Rounds, Colleagues Introduce Bipartisan Bill to Protect Navigable Waters in the United States
WASHINGTON, DC – Today, U.S. Senator Mike Rounds (R-S.D.) joined his colleagues in introducing the bipartisan Federal Water Quality Protection Act (S.1140).
The bipartisan legislation would protect traditional navigable waters of the United States. It also protects farmers, ranchers and private landowners by directing the Environmental Protection Agency (EPA) and the U.S. Army Corps of Engineers to issue a revised “Waters of the United States” (WOTUS) rule that does not include things such as isolated ponds, ditches, agriculture water, storm water, groundwater, floodwater, municipal water supply systems, wastewater management systems, and streams without enough flow to carry pollutants to navigable waters.

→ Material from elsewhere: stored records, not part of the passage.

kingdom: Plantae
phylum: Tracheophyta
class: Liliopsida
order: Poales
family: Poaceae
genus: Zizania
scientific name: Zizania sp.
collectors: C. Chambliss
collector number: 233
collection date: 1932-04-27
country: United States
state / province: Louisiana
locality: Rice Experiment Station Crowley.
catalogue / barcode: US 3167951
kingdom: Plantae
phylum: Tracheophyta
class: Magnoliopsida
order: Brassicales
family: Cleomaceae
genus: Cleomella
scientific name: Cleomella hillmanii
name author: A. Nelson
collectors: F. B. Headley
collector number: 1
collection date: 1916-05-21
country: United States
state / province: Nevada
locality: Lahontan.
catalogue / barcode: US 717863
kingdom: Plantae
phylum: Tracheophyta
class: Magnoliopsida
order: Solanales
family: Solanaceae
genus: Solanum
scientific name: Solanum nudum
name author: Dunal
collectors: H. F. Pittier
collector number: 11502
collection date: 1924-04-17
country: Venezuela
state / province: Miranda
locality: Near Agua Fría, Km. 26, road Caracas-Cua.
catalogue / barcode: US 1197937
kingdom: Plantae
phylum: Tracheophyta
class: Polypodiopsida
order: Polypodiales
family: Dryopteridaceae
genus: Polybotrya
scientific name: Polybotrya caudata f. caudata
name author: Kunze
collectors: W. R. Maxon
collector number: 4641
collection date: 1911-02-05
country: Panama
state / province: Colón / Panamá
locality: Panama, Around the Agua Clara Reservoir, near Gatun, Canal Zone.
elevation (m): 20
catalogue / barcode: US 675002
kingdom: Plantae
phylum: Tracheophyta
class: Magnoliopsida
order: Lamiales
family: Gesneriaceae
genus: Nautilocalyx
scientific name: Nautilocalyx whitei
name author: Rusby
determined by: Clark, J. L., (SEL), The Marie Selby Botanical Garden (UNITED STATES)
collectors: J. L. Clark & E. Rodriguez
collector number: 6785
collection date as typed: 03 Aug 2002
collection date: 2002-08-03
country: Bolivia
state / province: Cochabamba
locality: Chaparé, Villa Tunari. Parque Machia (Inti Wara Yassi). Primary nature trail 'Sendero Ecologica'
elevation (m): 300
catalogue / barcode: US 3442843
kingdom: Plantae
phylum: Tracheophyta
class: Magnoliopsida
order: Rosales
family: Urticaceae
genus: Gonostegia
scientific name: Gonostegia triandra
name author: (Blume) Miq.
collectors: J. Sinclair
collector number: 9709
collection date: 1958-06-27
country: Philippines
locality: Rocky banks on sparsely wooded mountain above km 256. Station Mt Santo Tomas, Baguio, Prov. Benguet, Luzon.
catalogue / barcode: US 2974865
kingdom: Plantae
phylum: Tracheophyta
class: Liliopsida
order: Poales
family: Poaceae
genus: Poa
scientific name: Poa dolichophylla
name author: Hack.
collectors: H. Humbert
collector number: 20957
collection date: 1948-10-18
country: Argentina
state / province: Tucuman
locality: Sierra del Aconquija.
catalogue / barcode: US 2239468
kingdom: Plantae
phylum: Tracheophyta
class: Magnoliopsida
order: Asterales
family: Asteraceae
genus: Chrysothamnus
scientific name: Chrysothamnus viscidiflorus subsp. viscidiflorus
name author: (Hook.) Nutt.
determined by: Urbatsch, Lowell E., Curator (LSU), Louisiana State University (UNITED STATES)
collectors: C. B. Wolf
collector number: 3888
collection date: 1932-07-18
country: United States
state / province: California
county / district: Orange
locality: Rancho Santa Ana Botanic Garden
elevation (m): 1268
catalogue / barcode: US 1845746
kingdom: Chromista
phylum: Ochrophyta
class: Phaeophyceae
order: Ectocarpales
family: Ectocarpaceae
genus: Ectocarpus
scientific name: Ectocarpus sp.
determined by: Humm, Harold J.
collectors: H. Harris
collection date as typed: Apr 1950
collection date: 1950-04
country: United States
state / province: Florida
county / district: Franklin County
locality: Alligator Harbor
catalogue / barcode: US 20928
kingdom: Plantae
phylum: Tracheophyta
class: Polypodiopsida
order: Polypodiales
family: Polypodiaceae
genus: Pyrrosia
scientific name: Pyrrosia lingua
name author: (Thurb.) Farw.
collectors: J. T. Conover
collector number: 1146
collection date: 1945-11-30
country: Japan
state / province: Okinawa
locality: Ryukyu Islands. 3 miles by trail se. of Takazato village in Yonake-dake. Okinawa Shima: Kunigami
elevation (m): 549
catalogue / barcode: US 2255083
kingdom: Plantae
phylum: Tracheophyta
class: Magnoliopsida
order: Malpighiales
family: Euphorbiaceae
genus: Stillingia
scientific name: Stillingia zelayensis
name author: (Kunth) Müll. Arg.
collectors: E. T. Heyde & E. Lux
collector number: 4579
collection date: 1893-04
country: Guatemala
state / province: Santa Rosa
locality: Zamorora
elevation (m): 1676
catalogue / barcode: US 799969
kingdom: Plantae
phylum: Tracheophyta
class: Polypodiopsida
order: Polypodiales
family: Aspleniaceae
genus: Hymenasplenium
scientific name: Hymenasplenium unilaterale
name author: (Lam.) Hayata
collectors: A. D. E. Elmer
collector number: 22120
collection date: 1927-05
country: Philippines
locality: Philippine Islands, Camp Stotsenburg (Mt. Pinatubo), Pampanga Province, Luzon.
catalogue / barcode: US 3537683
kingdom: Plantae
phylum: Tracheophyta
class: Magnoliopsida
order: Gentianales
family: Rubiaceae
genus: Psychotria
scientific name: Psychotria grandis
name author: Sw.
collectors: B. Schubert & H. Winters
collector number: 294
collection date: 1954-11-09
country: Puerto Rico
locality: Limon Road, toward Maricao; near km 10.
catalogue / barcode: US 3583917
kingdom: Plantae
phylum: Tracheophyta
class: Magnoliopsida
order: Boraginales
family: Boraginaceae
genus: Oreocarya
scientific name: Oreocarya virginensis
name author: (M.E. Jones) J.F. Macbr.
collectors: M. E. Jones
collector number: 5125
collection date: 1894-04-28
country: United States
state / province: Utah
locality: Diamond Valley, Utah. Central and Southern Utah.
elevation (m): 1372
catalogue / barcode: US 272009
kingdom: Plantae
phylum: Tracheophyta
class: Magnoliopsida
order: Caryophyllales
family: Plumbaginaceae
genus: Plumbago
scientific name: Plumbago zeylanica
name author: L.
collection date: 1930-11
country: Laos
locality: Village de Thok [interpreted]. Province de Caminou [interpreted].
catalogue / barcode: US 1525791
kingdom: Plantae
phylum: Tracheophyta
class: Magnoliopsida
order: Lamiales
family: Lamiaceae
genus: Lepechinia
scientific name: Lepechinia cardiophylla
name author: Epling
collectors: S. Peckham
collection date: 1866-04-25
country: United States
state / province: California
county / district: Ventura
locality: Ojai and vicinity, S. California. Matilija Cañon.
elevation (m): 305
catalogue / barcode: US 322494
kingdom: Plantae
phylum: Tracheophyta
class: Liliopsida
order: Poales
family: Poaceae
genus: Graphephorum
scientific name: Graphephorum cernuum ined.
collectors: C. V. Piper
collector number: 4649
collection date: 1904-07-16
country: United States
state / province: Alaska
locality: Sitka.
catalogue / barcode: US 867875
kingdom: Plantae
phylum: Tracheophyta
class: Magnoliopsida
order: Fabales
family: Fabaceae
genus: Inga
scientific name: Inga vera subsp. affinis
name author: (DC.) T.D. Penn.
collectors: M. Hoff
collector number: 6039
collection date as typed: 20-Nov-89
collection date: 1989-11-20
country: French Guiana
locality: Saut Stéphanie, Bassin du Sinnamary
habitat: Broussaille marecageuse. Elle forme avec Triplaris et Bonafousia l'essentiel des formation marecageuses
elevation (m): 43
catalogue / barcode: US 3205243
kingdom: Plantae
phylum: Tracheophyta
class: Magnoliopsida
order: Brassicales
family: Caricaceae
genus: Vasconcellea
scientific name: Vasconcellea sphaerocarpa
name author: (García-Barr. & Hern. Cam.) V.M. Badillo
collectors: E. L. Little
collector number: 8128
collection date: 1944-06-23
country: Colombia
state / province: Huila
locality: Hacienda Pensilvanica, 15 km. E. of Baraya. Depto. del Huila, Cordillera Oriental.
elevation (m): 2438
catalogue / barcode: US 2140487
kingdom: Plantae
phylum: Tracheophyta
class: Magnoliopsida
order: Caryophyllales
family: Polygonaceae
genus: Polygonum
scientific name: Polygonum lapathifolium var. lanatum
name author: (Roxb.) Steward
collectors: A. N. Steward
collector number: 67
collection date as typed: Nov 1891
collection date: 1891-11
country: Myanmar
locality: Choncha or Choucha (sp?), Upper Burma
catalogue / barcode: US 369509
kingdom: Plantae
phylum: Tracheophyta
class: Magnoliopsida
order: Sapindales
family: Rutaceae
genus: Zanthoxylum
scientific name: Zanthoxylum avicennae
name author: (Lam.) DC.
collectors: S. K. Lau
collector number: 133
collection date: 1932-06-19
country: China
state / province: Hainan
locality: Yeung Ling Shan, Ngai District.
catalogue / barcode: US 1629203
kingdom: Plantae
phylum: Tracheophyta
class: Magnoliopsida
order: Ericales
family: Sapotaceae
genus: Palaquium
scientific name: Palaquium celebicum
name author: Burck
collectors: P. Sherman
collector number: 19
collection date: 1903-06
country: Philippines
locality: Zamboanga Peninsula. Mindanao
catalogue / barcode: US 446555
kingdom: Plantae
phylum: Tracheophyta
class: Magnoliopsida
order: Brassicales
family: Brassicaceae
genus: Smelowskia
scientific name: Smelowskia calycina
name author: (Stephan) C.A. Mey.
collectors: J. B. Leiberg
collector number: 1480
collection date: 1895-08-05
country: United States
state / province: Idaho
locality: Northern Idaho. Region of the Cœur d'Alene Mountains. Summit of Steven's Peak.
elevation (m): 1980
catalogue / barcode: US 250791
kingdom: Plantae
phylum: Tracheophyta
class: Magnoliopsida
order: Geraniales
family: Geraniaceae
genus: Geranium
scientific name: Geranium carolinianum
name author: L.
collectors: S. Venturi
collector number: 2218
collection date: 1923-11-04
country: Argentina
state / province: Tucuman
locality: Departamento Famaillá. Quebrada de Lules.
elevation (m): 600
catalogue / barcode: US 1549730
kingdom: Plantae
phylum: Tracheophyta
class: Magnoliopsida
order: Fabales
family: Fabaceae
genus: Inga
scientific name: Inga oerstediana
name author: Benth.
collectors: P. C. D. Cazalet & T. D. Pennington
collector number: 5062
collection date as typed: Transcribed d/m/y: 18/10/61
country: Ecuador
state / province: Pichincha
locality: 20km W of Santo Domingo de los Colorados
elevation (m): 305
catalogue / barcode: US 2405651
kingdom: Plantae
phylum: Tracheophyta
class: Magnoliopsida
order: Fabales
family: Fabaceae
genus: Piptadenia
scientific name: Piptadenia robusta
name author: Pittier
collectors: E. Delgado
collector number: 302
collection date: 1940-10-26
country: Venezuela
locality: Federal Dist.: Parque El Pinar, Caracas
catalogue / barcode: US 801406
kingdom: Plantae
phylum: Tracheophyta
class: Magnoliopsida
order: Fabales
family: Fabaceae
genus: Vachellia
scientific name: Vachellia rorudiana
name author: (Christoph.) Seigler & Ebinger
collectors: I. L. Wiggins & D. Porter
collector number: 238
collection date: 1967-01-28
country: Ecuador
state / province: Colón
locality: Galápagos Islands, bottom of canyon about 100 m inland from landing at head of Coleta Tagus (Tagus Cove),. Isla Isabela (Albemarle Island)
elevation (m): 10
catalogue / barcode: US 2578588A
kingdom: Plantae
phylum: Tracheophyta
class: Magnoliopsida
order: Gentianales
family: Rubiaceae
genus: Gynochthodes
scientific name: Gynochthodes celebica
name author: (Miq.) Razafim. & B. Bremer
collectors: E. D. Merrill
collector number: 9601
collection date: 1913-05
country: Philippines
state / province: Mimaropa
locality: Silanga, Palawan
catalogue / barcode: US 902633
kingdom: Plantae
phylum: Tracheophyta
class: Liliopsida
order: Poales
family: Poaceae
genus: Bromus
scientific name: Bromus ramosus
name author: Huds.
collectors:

"The administration’s proposed Waters of the U.S. rule is unnecessary and yet another example of unelected bureaucrats overstepping their boundaries when it comes to rulemaking,” said Rounds. “I agree with South Dakota farmers and ranchers, who continue to tell me this rule would bog down productivity by imposing massive new regulatory hurdles. In South Dakota, our producers are already good stewards of their land – they have to be because their livelihoods depend on it. I am pleased to be an original cosponsor of the Federal Water Quality Protection Act to protect South Dakota producers and put a stop to this unnecessary, burdensome and intrusive regulation.”
In addition to Rounds, the Federal Water Quality Protection Act is co-sponsored by Senate Majority Leader Mitch McConnell (R-K.Y.), The Committee on Environment and Public Works Chairman Jim Inhofe (R-O.K.), Senators Roy Blunt (R-M.O.), John Barrasso (R-W.Y.), Pat Roberts (R-K.S.), Shelley Moore Capito (R-W.V.), Deb Fischer (R-N.E.), Dan Sullivan (R-A.K.), Joe Donnelly (D-I.N.), Heidi Heitkamp (D-N.D.) and Joe Manchin (D-W.V.).
EPA and the Corps of Engineers have proposed to expand the scope of federal authority over land and water to encompass all water in a flood plain, manmade water management systems, and water that infiltrates into the ground or moves overland, and any other water that they decide has a “significant nexus” to downstream water based on use by animals, insects and birds and water storage considerations, shifting the focus of the Clean Water Act from water quality protection and navigable waters to habitat and water supply.
To address these concerns and to ensure protection of water for communities across the country, the Federal Water Quality Protection Act directs the agencies to issue a revised proposal that adheres to the following principles-
- The Federal Water Pollution Control Act is an Act to protect traditional navigable waters from water pollution.
- Waters of the U.S. under that Act should include
o Traditional navigable waters and interstate waters.
o Streams identified on maps at the scale used by EPA to identify potential sources of drinking water.
o Streams with enough flow to carry pollutants to a navigable water, based on a quantifiable and statistically valid measure of flow for that geographic area, and
o Wetlands situated next to a water of the United States that protect water quality by preventing the movement of pollutants to navigable water.
o Areas unlawfully filled without a required permit.
- Waters of the U.S. should not include
o Water that is located below the surface of the land, including soil water and groundwater.
o Water that is not located within a body of water (e.g., river, stream, lake, pond, wetland), including channels that have no bed, bank or ordinary high water mark or surface hydrologic connection to traditional navigable waters.
o Isolated ponds.
o Stormwater and floodwater management systems.
o Wastewater management systems.
o Municipal and industrial water supply management systems.
o Agricultural water management systems.
o Streams that do not have enough flow to carry pollutants to navigable waters.
o Prior converted cropland.
o Areas lawfully filled pursuant to a permit or areas exempt from permitting.
In identifying waters of the U.S., the agencies are directed that the following do not provide a basis for asserting federal control-
- The use of a body of water by an organism, including a migratory bird.
- The supply of water to a groundwater aquifer and the storage of water in an isolated waterbody.
- The water cycle, including the supply of water through evaporation, transpiration, condensation, precipitation, overland flow, and movement of water in an aquifer.
To ensure that Corps and EPA carry out the important analyses and consultations that are designed to improve regulation, a new regulatory proposal must be developed employing the following-
- Federalism consultation under Executive Order 13132.
- Economic analyses under the Regulatory Flexibility Act.
- Small business and small governmental entity review under the Small Business Regulatory Enforcement Fairness Act.
- Review of the unfunded mandates under the Unfunded Mandates Reform Act.
- Compliance with Executive Orders 12866 and 13563, on improving regulation.